Required action:
Go through the entries below and count the lines holding the word "linejoin". Reply with only the number, please.

== Records for this task

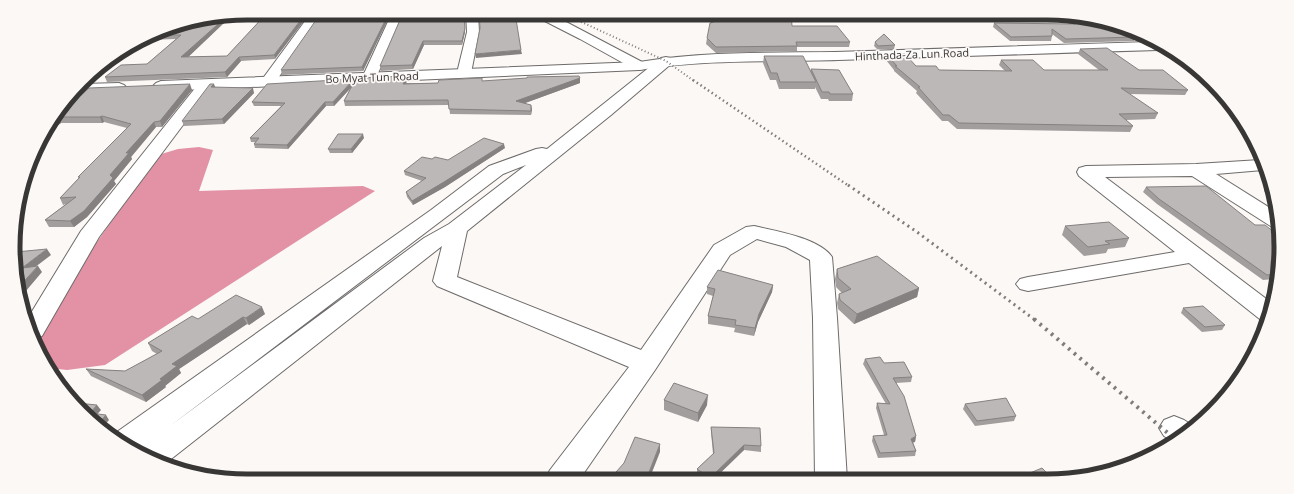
<svg xmlns="http://www.w3.org/2000/svg" width="1294" height="494" font-family="'Open Sans',sans-serif">
  <rect width="100%" height="100%" fill="#fbf8f6"/>
  <path fill="#e292a4" d="M199,147L213,150L199,191L363,186L375,191L105,365L67,370L49,368L34,332L38,326L158,155L178,149Z"/>
  <g fill="none" stroke-linecap="round" stroke-linejoin="round">
    <defs>
      <g id="minor">
        <path d="M311,13H323L274,84L269,86L264,84L261,81Z"/>
        <path d="M392,13H404L376,78L374,81L369,82L364,81L362,78Z"/>
        <path d="M466,13H478L479,32L471,73L469,76L464,77L459,76L457,73L467,32Z"/>
        <path d="M533,13H549L644,63L646,66L644,69L639,70L634,69L580,39L535,16Z"/>
        <path d="M666,57L671,58L673,61L671,64L611,115L467,231L457,277L641,350L714,245L746,227L754,226C776,231 819,238 832,257L837,318L847,480H815L813,318L810,260L786,247L757,239L730,255L655,370L579,480H545L550,470L629,367L437,286L433,281L442,246L166,463L140,450L141,448L139,449L113,437L114,434L431,210L489,166L536,149L542,148L547,149L661,58ZM526,165L449,224L424,238L170,426L503,174Z"/>
        <path d="M205,80L210,82L213,85L99,237L42,336L36,338L28,318L81,231L200,82Z"/>
        <path d="M1260,160L1263,170L1216,174L1278,213V229L1272,227L1192,176L1105,177L1273,304L1267,321L1261,320L1189,263L1028,291L1020,289L1016,284L1020,279L1028,277L1175,252L1079,176L1077,172L1079,168L1086,166L1196,164Z"/>
        <path d="M1174,416L1184,420L1195,427L1173,442L1164,436L1159,428L1164,420Z"/>
      </g>
      <g id="secondary">
        <path d="M1150,42L1163,48L1158,50C1051,53 945,57 838,60C771,62 705,59 639,70L161,91L156,89L153,86L156,83L161,81L639,62C704,51 770,53 835,52C940,49 1045,45 1150,42Z"/>
        <path d="M119,83L124,85L127,88L124,91L75,93L82,84Z"/>
      </g>
    </defs>
    <use href="#minor" stroke="#6e6b6a" stroke-width="2"/>
    <use href="#secondary" stroke="#6e6b6a" stroke-width="2"/>
    <use href="#minor" fill="#fff" fill-rule="evenodd"/>
    <use href="#secondary" fill="#fff" fill-rule="evenodd"/>
    <path stroke="#7f7d7c" stroke-width="2" stroke-dasharray="1 2.5" stroke-linecap="butt" d="M562,13L666,61L694,81"/>
    <path stroke="#7f7d7c" stroke-width="2.5" stroke-dasharray="1.5 3" stroke-linecap="butt" d="M693,80L849,186"/>
    <path stroke="#7f7d7c" stroke-width="3" stroke-dasharray="2 4" stroke-linecap="butt" d="M848,185L917,232L1035,320"/>
    <path stroke="#7f7d7c" stroke-width="4" stroke-dasharray="2.5 5" stroke-linecap="butt" d="M1034,319L1176,440"/>
  </g>
  <g fill="#a29e9d">
    <path d="M267,13L275,59L241,61L227,77L107,82L105,77L147,64L176,39L147,40L172,26L234,15L226,21L188,57L227,56Z"/>
    <path d="M391,13L363,71L282,75L281,70Z"/>
    <path d="M403,13H465V32L462,45H424L413,69L381,71L380,66Z"/>
    <path d="M1069,21L1132,34L1136,37L1134,41L1064,43L1052,34V36L1051,41H1010L993,27L994,23L1068,24Z"/>
    <path d="M792,26L850,42L849,47H797V51L716,53L706,44L707,38Z"/>
    <path d="M875,42L895,45L894,49H877L874,46Z"/>
    <path d="M1080,49L1139,70L1188,90L1185,95L1129,94L1158,113L1155,119L1126,120L1133,126L1130,132L957,129L948,121H942L916,93L917,91L894,71V70L886,60L887,55L916,66L939,70L1005,71L999,65L1001,60L1044,70H1099L1078,54Z"/>
    <path d="M764,56L811,71V69L853,94L852,101H829L828,99H821L815,87V89H779L776,80H770L763,63Z"/>
    <path d="M482,78V81L580,78V83L525,103L532,109L531,115L450,114L449,105L345,106L344,101L351,88L334,106H326L288,149L255,148L254,144L255,142H251L250,138L281,106H254L252,102L354,79L355,80L407,81L406,83H438Z"/>
    <path d="M215,87L254,93L224,124L184,126L182,121Z"/>
    <path d="M192,90L162,127H156L131,157L132,159L114,181L116,184L87,217L74,227H49L45,220L66,204L63,205L60,198L79,178L78,177L127,128L104,122L102,123H61L42,136L44,130L75,94Z"/>
    <path d="M364,138L352,153H330L328,149Z"/>
    <path d="M505,148L445,187L413,205L407,197L406,192L422,181L405,175L404,171L432,159L448,160Z"/>
    <path d="M1266,186H1269L1273,200L1264,191Z"/>
    <path d="M1146,187L1255,225L1278,235L1275,279L1263,280L1157,204L1143,192Z"/>
    <path d="M1065,226L1129,238L1125,247L1108,249L1106,253L1084,256L1062,235Z"/>
    <path d="M837,269L919,288L917,297L854,324L838,309L837,303L839,294L842,293L836,287L835,279Z"/>
    <path d="M773,285L772,292L758,322L754,336L734,332L735,328L708,324V316L713,296L707,294V287Z"/>
    <path d="M1183,308L1225,325L1222,330L1202,332L1181,313Z"/>
    <path d="M265,314L249,325L247,324L179,369L181,373L165,386L166,387L146,402L91,376L86,369L125,371L157,354L152,351L148,343L198,319Z"/>
    <path d="M865,359L884,363L912,377L911,382L896,383L916,436L915,442H913L916,451L915,456L878,458L872,441L873,436L884,435L876,408L877,403L886,404L863,364Z"/>
    <path d="M664,400L707,405L698,422L664,410Z"/>
    <path d="M965,404L1016,416L1014,421L975,426L963,409Z"/>
    <path d="M711,427L761,446V452L744,450L713,480H705L697,474V469L713,454L711,432Z"/>
  </g>
  <g fill="#848180">
    <path d="M306,13H310L275,59L274,55Z"/>
    <path d="M389,13H391L363,71L362,67Z"/>
    <path d="M464,13L465,32L462,45V41Z"/>
    <path d="M658,13H677L658,15Z"/>
    <path d="M234,15L226,21L183,62L181,57L226,17Z"/>
    <path d="M423,41L424,45L413,69L412,65Z"/>
    <path d="M521,50L522,54L476,58L475,54Z"/>
    <path d="M239,57L241,61L227,77L225,72Z"/>
    <path d="M407,76V81L404,88L403,84Z"/>
    <path d="M580,78V83L517,106L516,101Z"/>
    <path d="M354,79L355,83L334,106L333,102Z"/>
    <path d="M190,84L192,90L162,127L160,121Z"/>
    <path d="M214,84L216,89L211,87Z"/>
    <path d="M253,88L254,93L224,124L222,119Z"/>
    <path d="M325,102L326,106L288,149L287,145Z"/>
    <path d="M531,105L532,109L531,115Z"/>
    <path d="M102,116L104,122L102,123L100,117Z"/>
    <path d="M58,117L61,123L42,136L44,130L51,122Z"/>
    <path d="M154,122L156,127L131,157L132,159L114,181L116,184L87,217L74,227L70,221L110,175L126,153Z"/>
    <path d="M363,134L364,138L352,153L351,149Z"/>
    <path d="M504,144L505,148L445,187L413,205L412,201Z"/>
    <path d="M47,249L51,255L26,274L22,268Z"/>
    <path d="M38,266L42,272L20,298L18,293L17,289Z"/>
    <path d="M773,285L772,292L758,322L754,336L755,328L759,314Z"/>
    <path d="M919,288L917,297L854,324L857,314Z"/>
    <path d="M262,307L265,314L249,325L246,318Z"/>
    <path d="M243,317L247,324L179,369L181,373L165,386L166,387L146,402L142,395L160,379L172,364Z"/>
    <path d="M708,395L707,405L698,422V413Z"/>
    <path d="M97,405L101,410L94,418L90,413Z"/>
    <path d="M106,415L109,420L101,429L97,425Z"/>
    <path d="M916,436L915,442L909,444L911,439Z"/>
    <path d="M660,444V452L649,480H646Z"/>
    <path d="M744,445V450L713,480H710V478Z"/>
  </g>
  <g fill="#bcb8b7" stroke="#848180">
    <path d="M267,13H306L274,55L239,57L225,72L105,77L121,65L147,64L181,35H154L172,26L226,17L181,57L227,56Z"/>
    <path d="M321,13H389L362,67L281,70Z"/>
    <path d="M403,13H464L465,28L462,41H423L412,65L380,66Z"/>
    <path d="M479,13H515L521,50L475,54L480,28Z"/>
    <path d="M742,13H791L792,26H837L850,42H796L797,46L716,47L707,38L710,23Z"/>
    <path d="M1098,20L1108,21L1132,33V34L1136,37L1066,39L1052,29V36L1011,37L994,23L1075,24L1069,21Z"/>
    <path d="M884,34L895,45L878,46L875,42Z"/>
    <path d="M1107,48L1139,70H1163L1188,90L1121,88L1158,113L1119,114L1133,126L959,123L949,115H943L918,87H920L895,66H897L887,55L905,54L916,66H936L939,70L1012,71L1001,60H1033L1044,70H1108L1080,49Z"/>
    <path d="M764,56H803L816,82H780L777,73H771Z"/>
    <path d="M811,69L839,70L853,94H830L829,92H822Z"/>
    <path d="M407,76L403,84L438,83L439,80L482,78V81L527,78V77L579,76L580,78L516,101L531,105V111L449,109L448,100L344,101L356,78Z"/>
    <path d="M354,79L333,102H325L287,145L254,144L259,138H250L285,103L252,102L267,84Z"/>
    <path d="M190,84L160,121L154,122L126,153H129L110,175L113,178L84,211L70,221L45,220L76,197L60,198L80,177H78L131,124L102,116L100,117H58L51,122L73,95L75,94H82L89,88Z"/>
    <path d="M210,84H214L211,87L253,88L222,119L182,121Z"/>
    <path d="M338,134H363L351,149H328Z"/>
    <path d="M484,138L504,144L444,182L412,201L406,192L426,178L404,171L422,157L432,159L435,157L448,160Z"/>
    <path d="M1206,186L1255,225H1265L1278,235L1275,274L1267,275L1159,199L1146,187Z"/>
    <path d="M1109,222L1129,238L1105,241L1110,244L1088,247L1065,226Z"/>
    <path d="M47,249L22,268L38,266L17,289L16,252Z"/>
    <path d="M877,256L919,288L857,314L840,300L839,294L851,289L838,278L837,269Z"/>
    <path d="M718,270L773,285L759,314L755,328L735,325L736,320L708,316L715,289L707,287Z"/>
    <path d="M236,295L262,307L246,318L243,317L172,364L177,366L160,379L162,380L142,395L86,369L125,371L162,351L148,343L192,316L198,319Z"/>
    <path d="M1203,306L1225,325L1205,327L1183,308Z"/>
    <path d="M880,357L884,363L904,362L912,377L893,378L904,396L916,436L911,439L916,451L880,453L873,436L887,435L877,403L890,404L865,359Z"/>
    <path d="M674,383L708,395L698,413L664,400Z"/>
    <path d="M1006,398L1016,416L977,421L965,404Z"/>
    <path d="M77,403L97,405L90,413L106,415L97,425Z"/>
    <path d="M711,427L760,428L761,446L744,445L710,478L697,469L714,453Z"/>
    <path d="M635,437L660,444L646,480H609L624,463Z"/>
    <path d="M1042,468L1053,479H1019L1018,478Z"/>
  </g>
  <g text-anchor="middle" dominant-baseline="central" stroke-width="3.5" stroke-linejoin="round" paint-order="stroke">
    <g font-size="11" fill="#383736" stroke="#fbf8f6">
      <text transform="translate(912 54) rotate(-2)">Hinthada-Za Lun Road</text>
      <text transform="translate(372 77) rotate(-2)">Bo Myat Tun Road</text>
    </g>
  </g>
  <path d="M0 0H1294V494H0ZM247 20H1047A227 227 0 0 1 1274 247V247A227 227 0 0 1 1047 474H247A227 227 0 0 1 20 247V247A227 227 0 0 1 247 20Z" fill="#fbf8f6" fill-rule="evenodd"/>
  <path fill="none" stroke="#383736" stroke-width="5" d="M247 20H1047A227 227 0 0 1 1274 247V247A227 227 0 0 1 1047 474H247A227 227 0 0 1 20 247V247A227 227 0 0 1 247 20Z"/>
</svg>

====

Output of the task:
2